Among the concepts being explored was the rapid and wide dispersal of combat aircraft out of established military bases - such as Guam and those on Japanese territory - to minor airstrips throughout the Pacific region.
This would take a major reorganisation of logistic efforts and capabilities - such as the distribution of fuel, ammunition and spares.
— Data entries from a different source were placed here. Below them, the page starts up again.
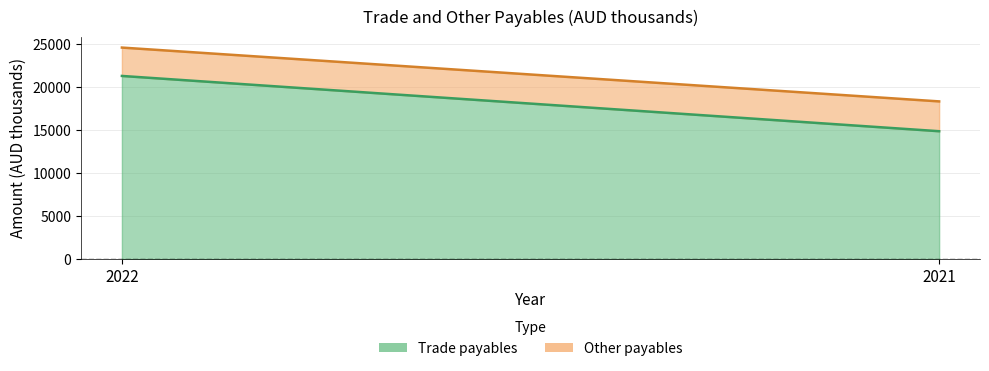

What is the sum of all Other payables values?

6776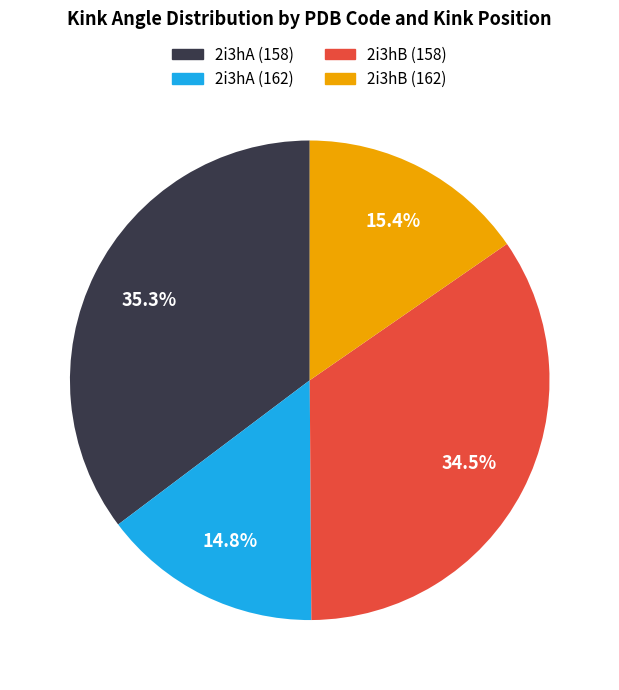

Which slice is the largest?

2i3hA (158)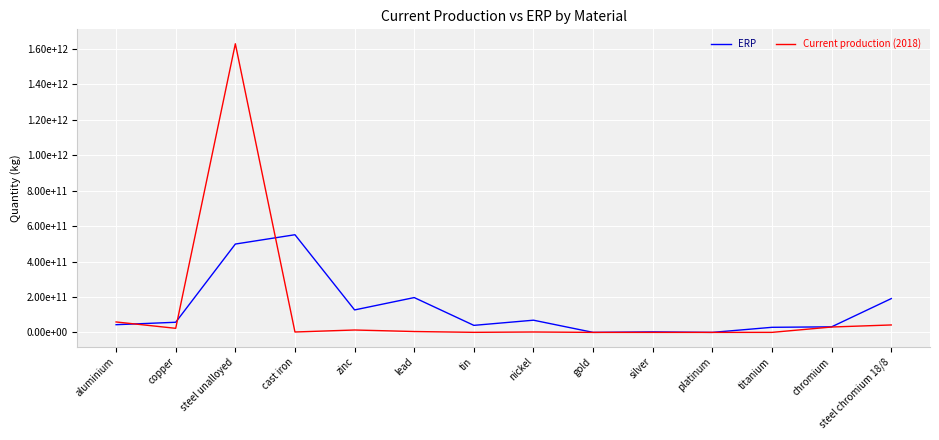

True or false: Current production (2018) and ERP intersect in this chart.

True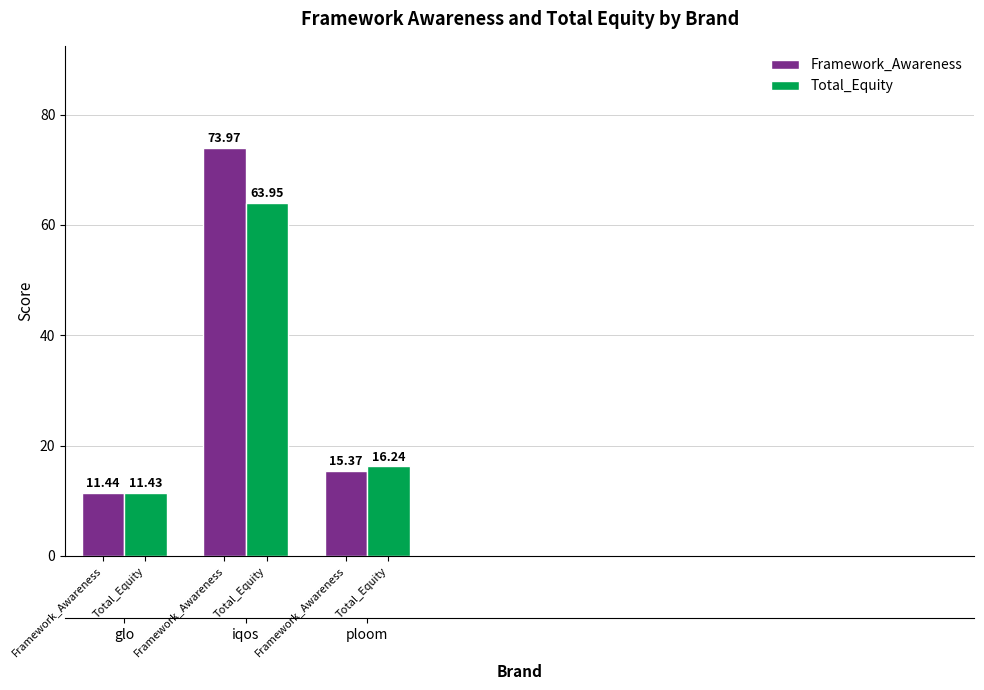

Which series changed the most between Framework_Awareness and Total_Equity?

Framework_Awareness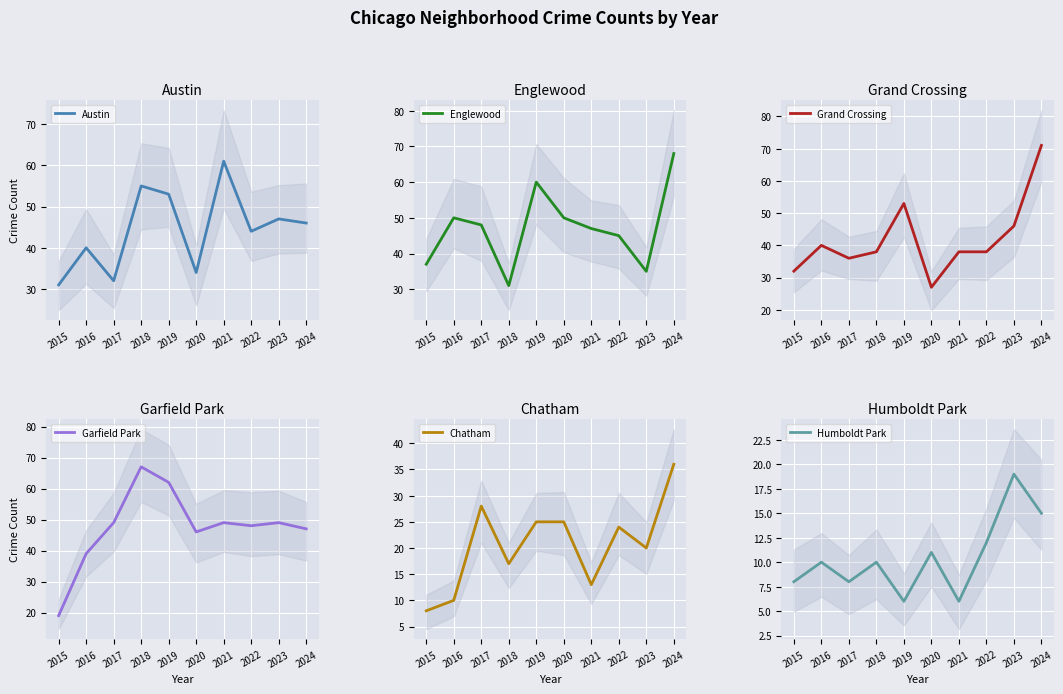

Is it true that Humboldt Park equals 6 at 2019?

True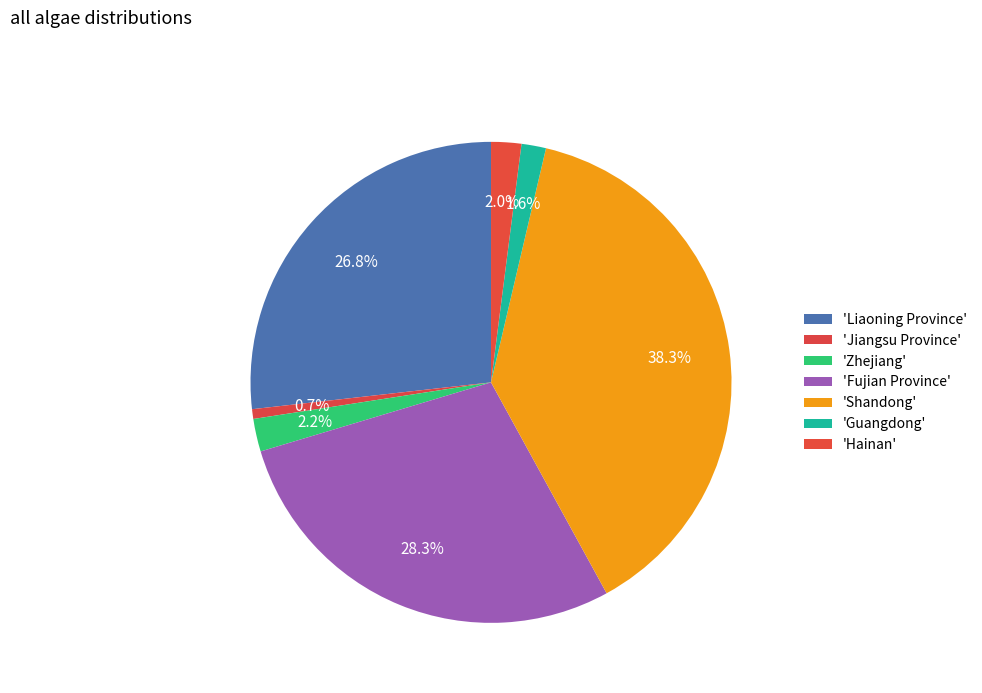

How many segments does this pie chart have?

7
Such a 'scattering' of valuable advanced combat aircraft was already being practised, officials said.
Surveying troubled waters
The move comes after a modern Chinese oceanographic research vessel spent a month operating in what the South China Morning Post declared to be "in the backyard of the largest US military base in Asia-Pacific waters".
Its presence mapping waters around the US Pacific naval and air base of Guam have raised fears Beijing may be preparing to increase the activity of its submarines in the area.
The oceanographic ship Kexue was closely watched by US Navy P-3 Orion surveillance aircraft as it loitered in international waters over a seamount southeast of the US territory.
Guam is a forward deployment base for a large range of US warships and support vessels, but also acts as a base for USN fast attack submarines.
Tracking these ships, and analysing their unique sound signatures, would be of great advantage to the People's Liberation Army.
The ship's presence, according to Xu Kuidong of the Institute of Oceanology of the Chinese Academy of Sciences, "is all about the Second Island Chain."
This refers to a series of archipelagos that reaching from Japan to the Bonin Islands, to the Mariana Islands, to Guam and Palau.
It represents what Beijing asserts is a 'major constraint' on its expanding military and political influence in the Pacific Ocean.
"There are many efforts going on to breach the Second Island Chain, this is part of them," the Post reports Xu as saying.
His published research papers would tell the international community that China meant to "come and play" in this strategic location, the paper says.
"They should get used to the presence of China. This water does not belong to the United States of America, but to the world," Xu said.